Coefficient of static friction on an inclined plane

[hoges]

Homework Statement

A dump truck loaded with rock has a coefficient of static friction of 0.4, and a coefficient of kinetic friction of 0.2 between the rock and steel tray. If the truck tilts its bed to 25°, calculate the coefficient of static friction on the load. Hence calculate the angle at which the load begins to slide. The mass of the rock in the truck is 77110kg.

Homework Equations

F_f = mgsinθ
F_N = mgcosθ
F_f = μF_N

The Attempt at a Solution

F_f = μF_N

so

mgsinθ = μmgcosθ

Cancelling mg from both sides gives

sinθ = μcosθ

μ = (sinθ)/(cosθ)

μ = tanθ

μ = tan 25°

μ = 0.466

How can this be? How can μ on an inclined plane be greater than μ between the two flat surfaces? Is this saying that the coefficient of friction on the inclined plane is 0.466 x μ given in the question? Which would give a value of μ=0.1864 for the load on the inclined plane?


Taking this value for μ as 0.466 and using it to determine the angle at which the load begins to slide gives us:

The load will begin to slide when tanθ > 0.466

But this gives θ > 25°

So the load will begin to slide when the tray is tilted to more than 25°?

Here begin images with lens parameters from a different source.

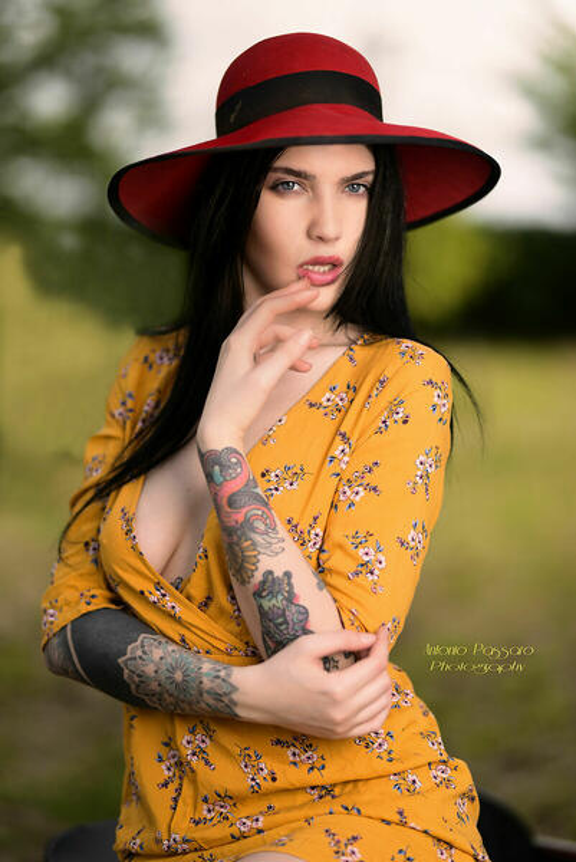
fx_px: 2036
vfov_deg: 23.9
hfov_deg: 16.1
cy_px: 431
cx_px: 288
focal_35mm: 85
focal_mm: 85
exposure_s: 1/4000
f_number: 1.4
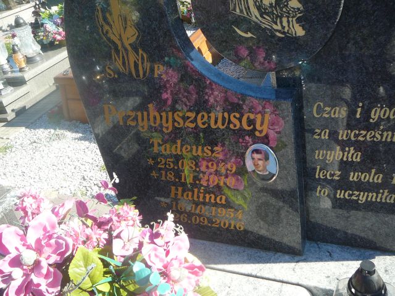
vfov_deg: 40.7
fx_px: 399
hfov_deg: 52.6
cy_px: 148
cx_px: 198
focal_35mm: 35
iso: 80
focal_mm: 5.2
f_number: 2.8
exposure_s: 1/400
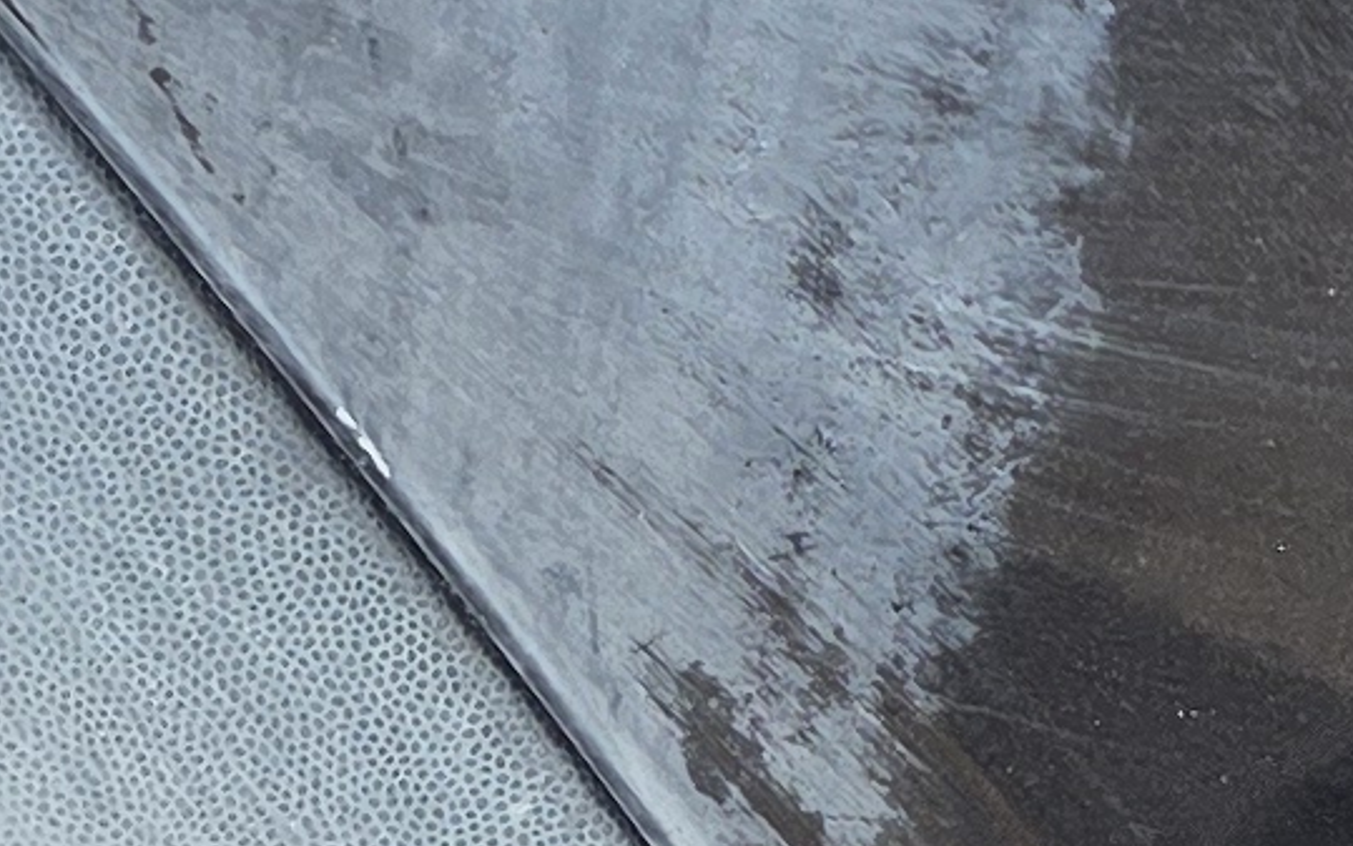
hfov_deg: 11.5
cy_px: 949
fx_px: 6675
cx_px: -20
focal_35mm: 181
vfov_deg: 7.2
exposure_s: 1/359
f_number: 1.7
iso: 32
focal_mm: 6.3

I have been through every method I can think of and every time I keep coming back to μ = 0.466 and θ > 25° but I am sure that these values are incorrect.

 

[PhanthomJay]

Problem is incorrectly worded. It is given that the static friction coefficient is 0.4, so how can it be calculated if it is given? The rocks will start to slide when tan theta = 0.4 or about 22 degrees. At 25 degrees, they will be sliding.

 

[hoges]

That's exactly what I did in the first place, figured out at what angle tanθ > 0.4, but then I figured it must have been incorrect since it asked me to determine μ.

Will email the lecturer and clarify what exactly they want us to find, as the problem seems to simple if this is the case.

Thanks for your help.